:: Data for this exercise

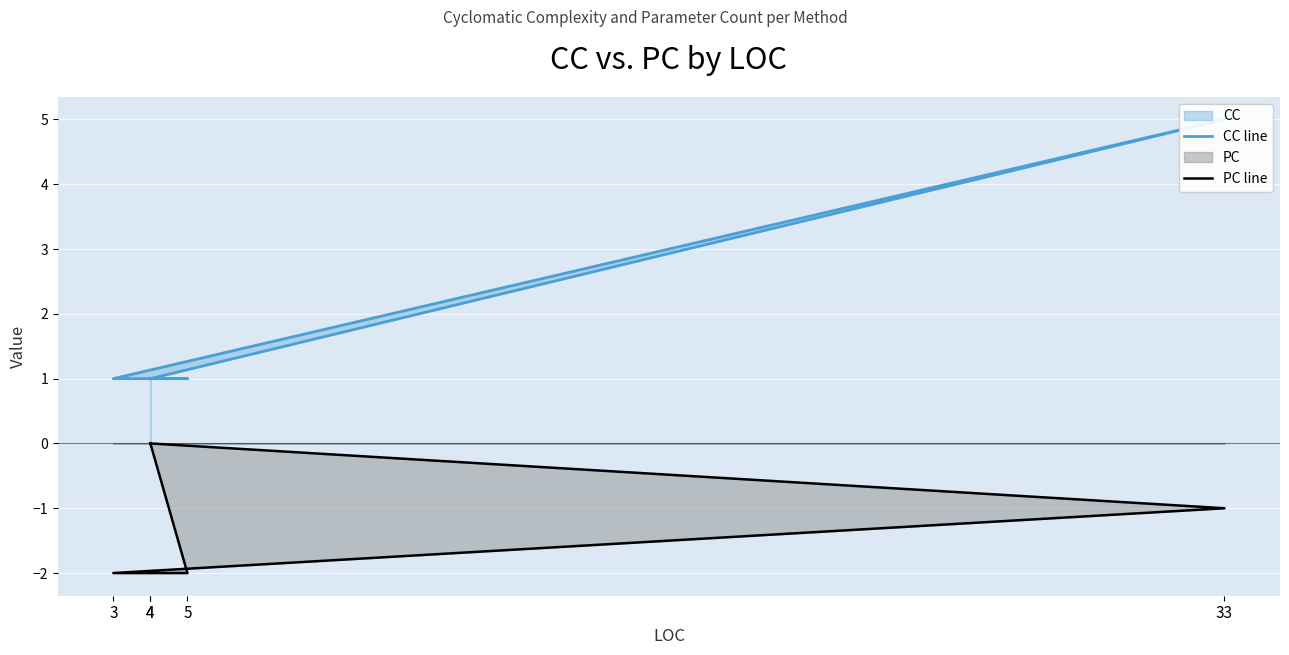

What is the total value across all series at 3?

-1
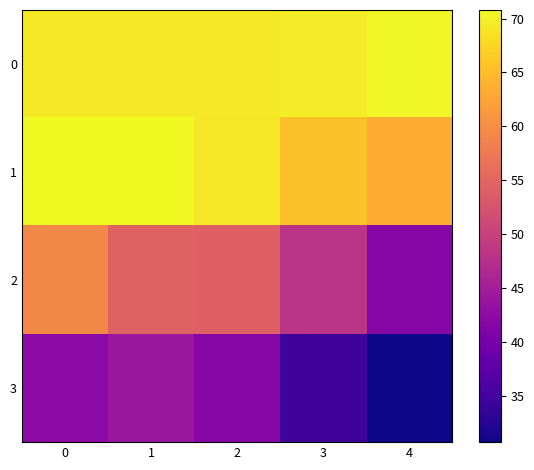

What is the greatest value displayed?

70.8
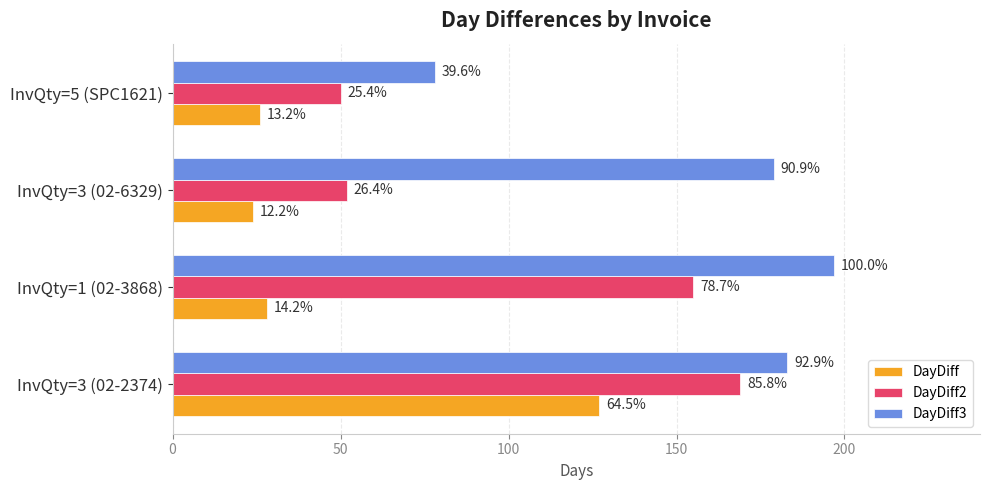

Reading right to left, extract all data points from this chart.

DayDiff: 26	24	28	127
DayDiff2: 50	52	155	169
DayDiff3: 78	179	197	183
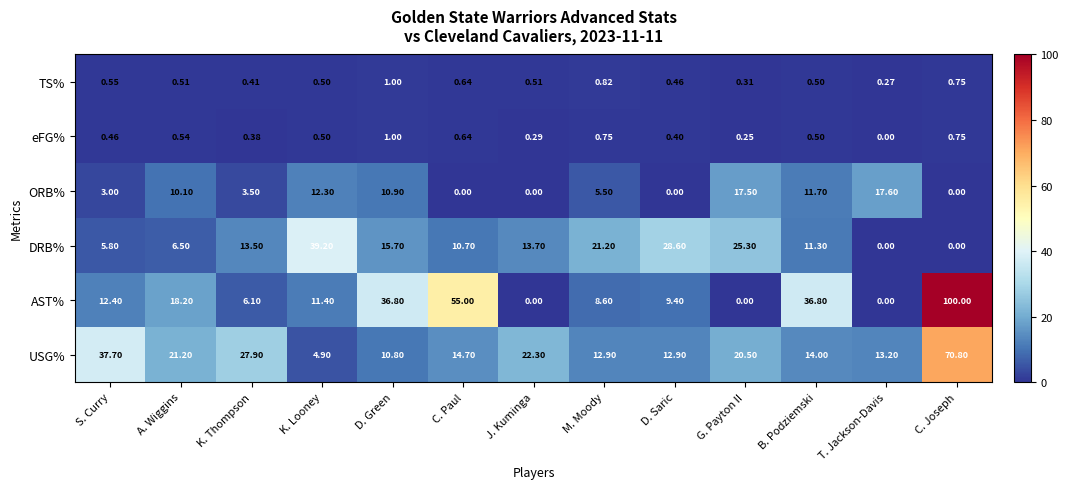

At which label does ORB% first exceed 5?

A. Wiggins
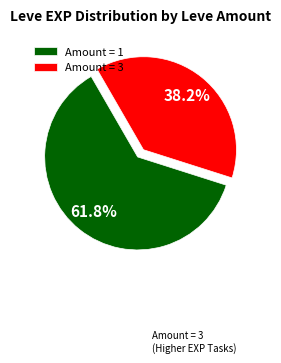

What is the ratio of the value at Amount = 3 to the value at Amount = 1?

0.6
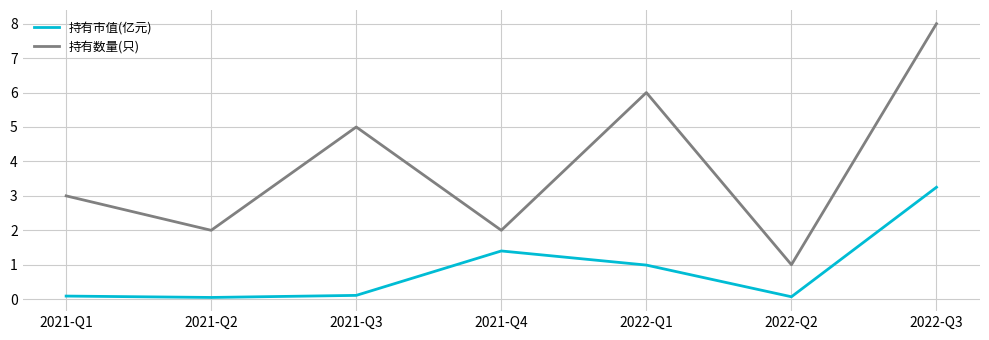

Is it true that 持有数量(只) equals 2.0 at 2021-Q2?

True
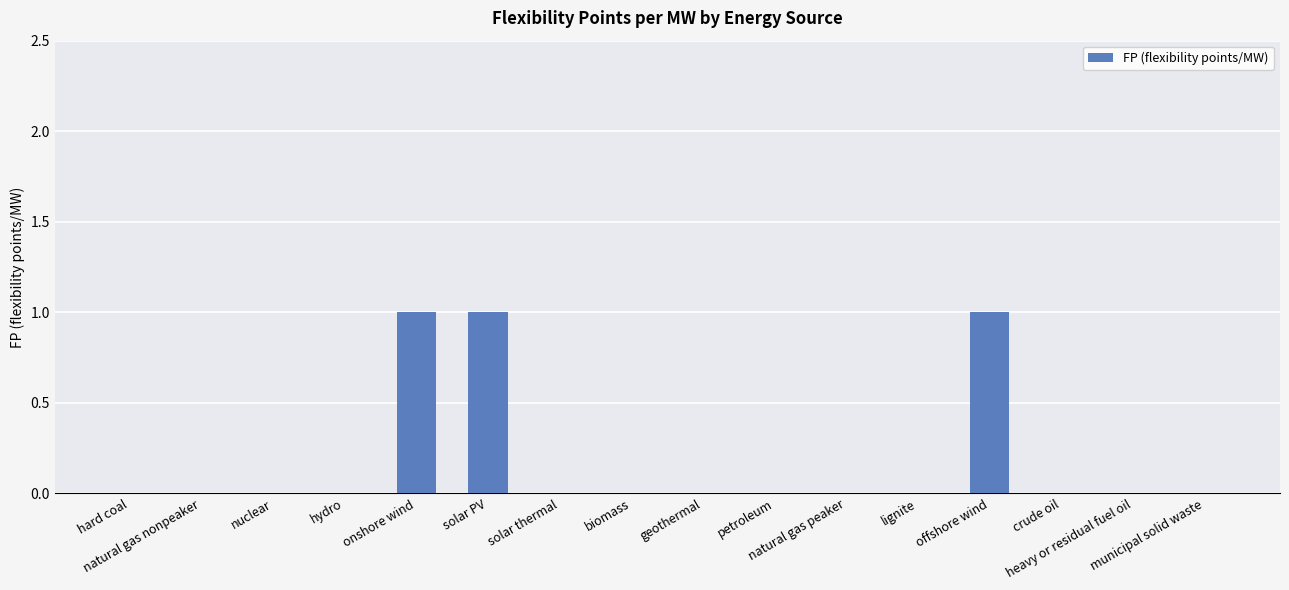

What is the sum of all values?

3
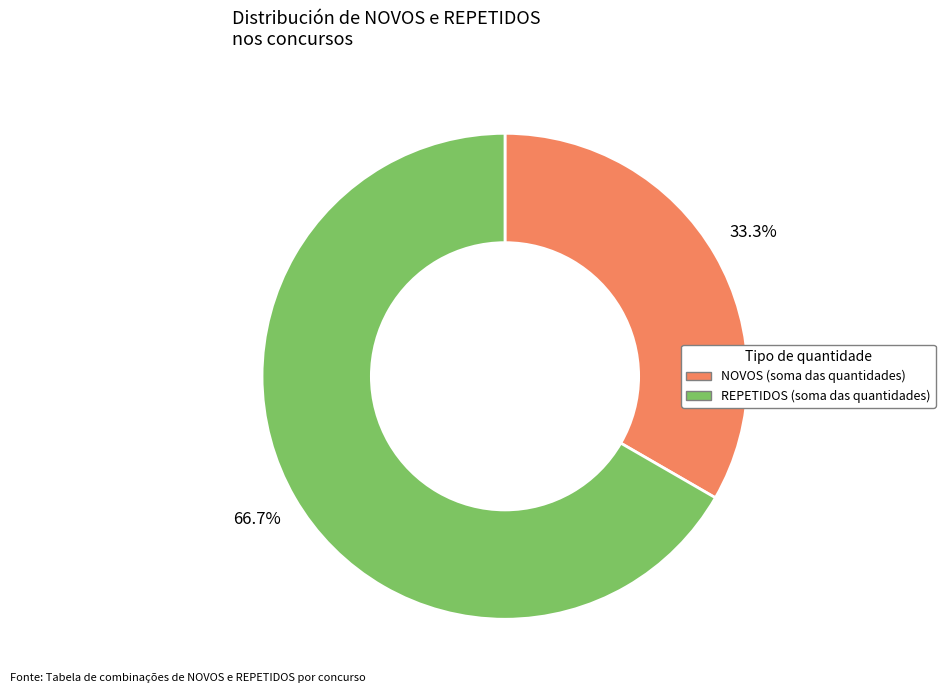

Does any single category account for the majority?

Yes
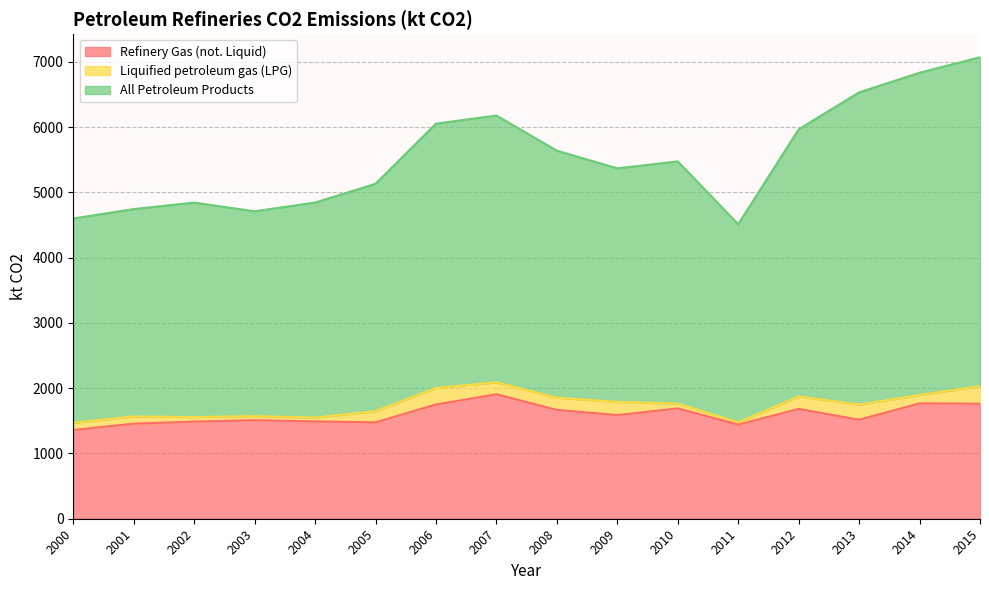

True or false: All Petroleum Products and Refinery Gas (not. Liquid) intersect in this chart.

False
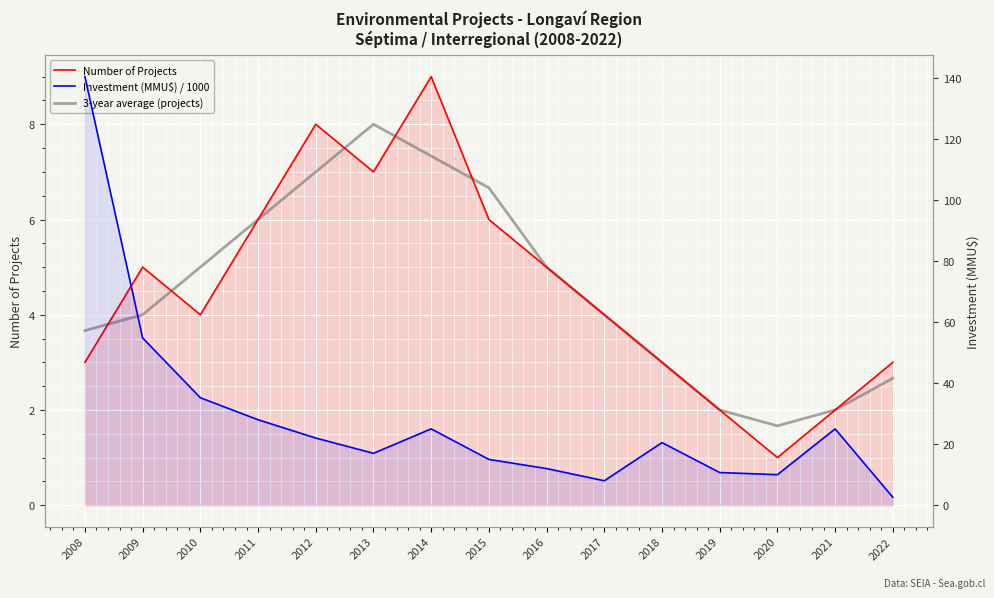

What is the total value across all series at 2022?

8.3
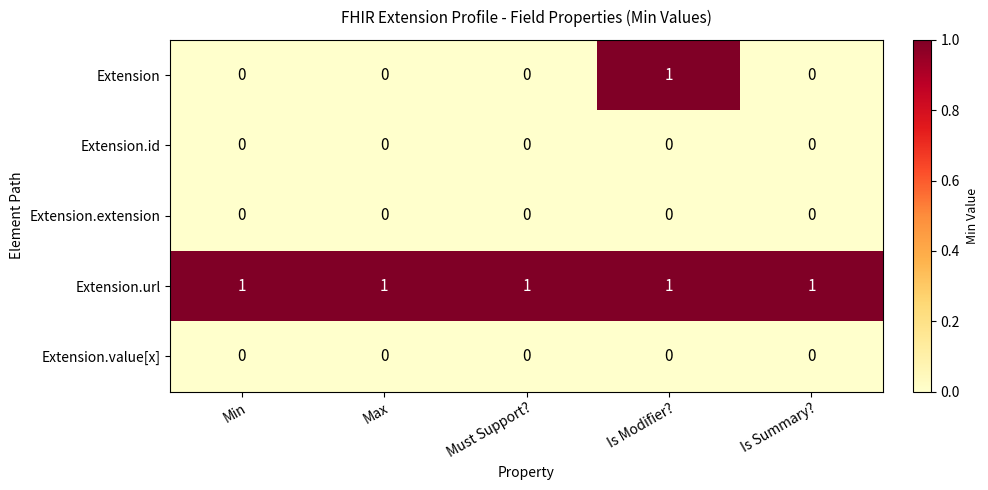

True or false: Extension.url has a value of 0 at Max.

False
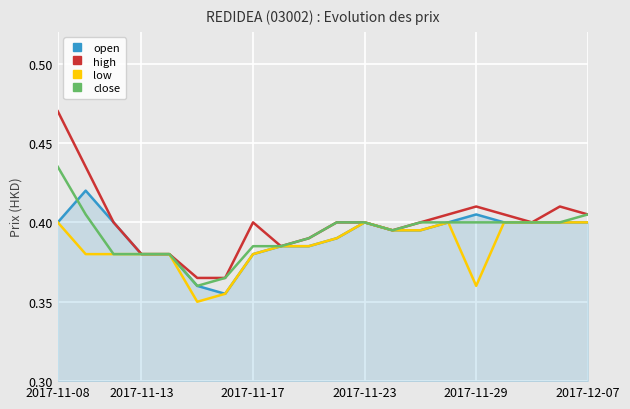

What is the difference between the maximum and minimum values in the close series?

0.1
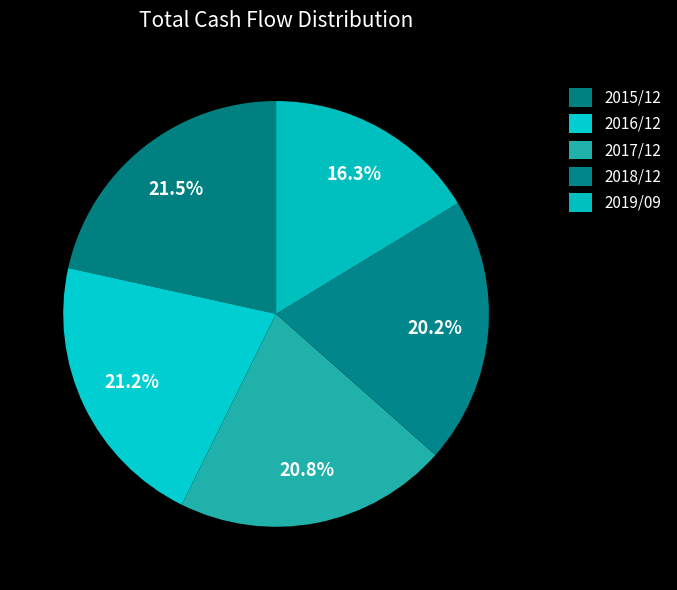

Count the number of slices in the pie.

5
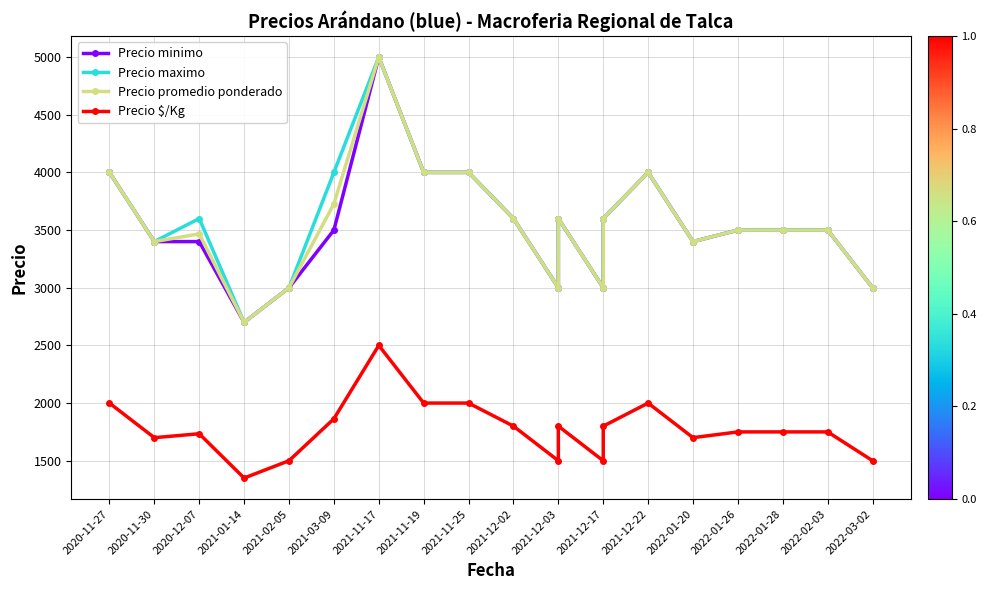

What is the difference between the maximum and minimum values in the Precio $/Kg series?

1150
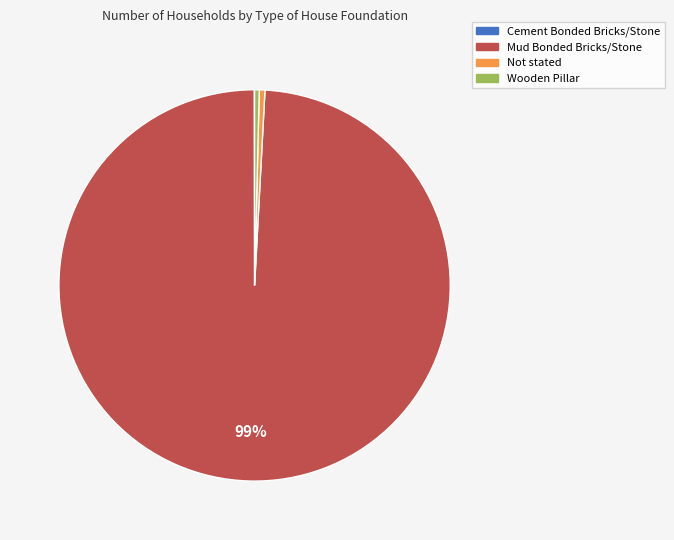

Is Wooden Pillar the majority of the pie?

No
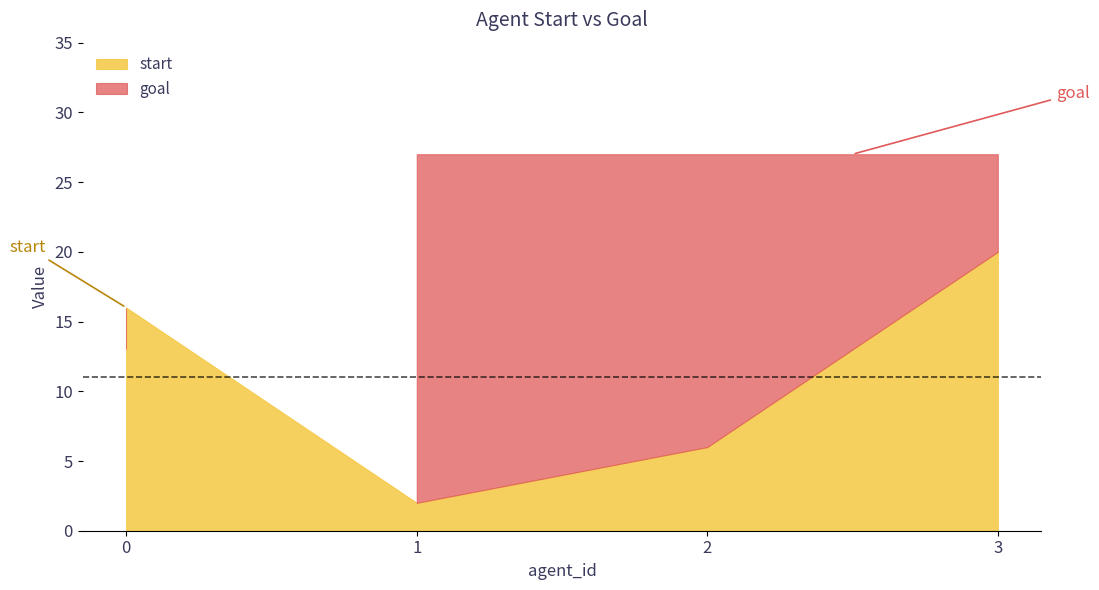

Which series changed the most between 0 and 3?

goal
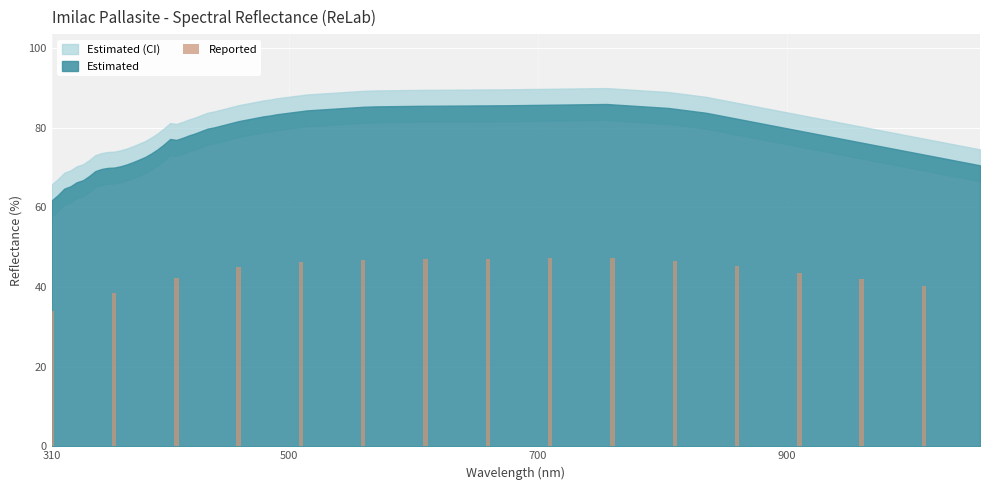

What is the average value?

44.0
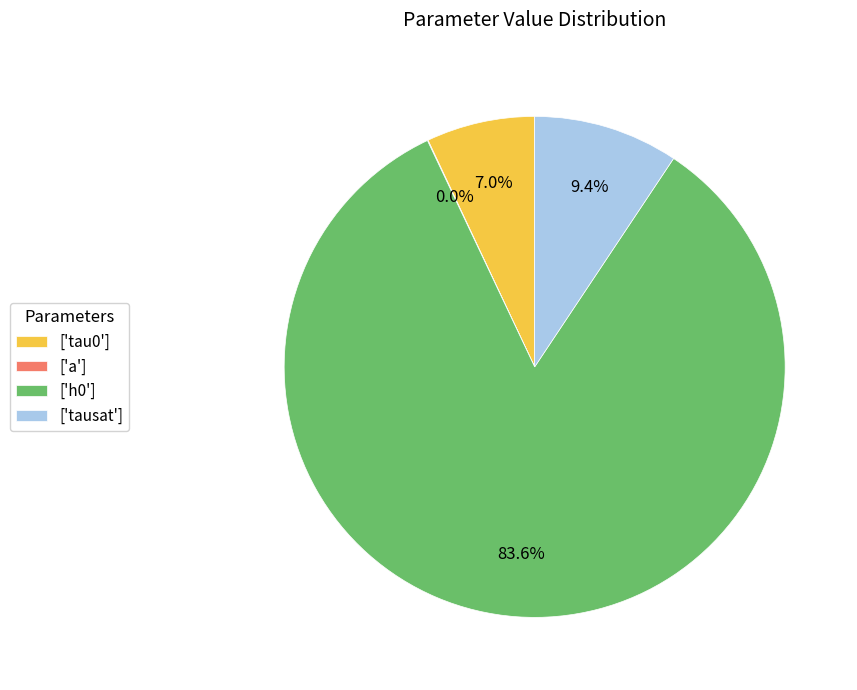

Is there any slice that represents more than half of the pie?

Yes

::::

*Request*:
Copy out every entry above word for word, leaving out the pictures.

*Expected answer*:
What is the total value across all series at 3?

-1

What is the greatest value displayed?

70.8

Reading right to left, extract all data points from this chart.

DayDiff: 26	24	28	127
DayDiff2: 50	52	155	169
DayDiff3: 78	179	197	183

At which label does ORB% first exceed 5?

A. Wiggins

What is the ratio of the value at Amount = 3 to the value at Amount = 1?

0.6

Is it true that 持有数量(只) equals 2.0 at 2021-Q2?

True

What is the sum of all values?

3

Does any single category account for the majority?

Yes

True or false: All Petroleum Products and Refinery Gas (not. Liquid) intersect in this chart.

False

What is the total value across all series at 2022?

8.3

True or false: Extension.url has a value of 0 at Max.

False

What is the difference between the maximum and minimum values in the close series?

0.1

Count the number of slices in the pie.

5

What is the difference between the maximum and minimum values in the Precio $/Kg series?

1150

Is Wooden Pillar the majority of the pie?

No

Which series changed the most between 0 and 3?

goal

What is the average value?

44.0

Is there any slice that represents more than half of the pie?

Yes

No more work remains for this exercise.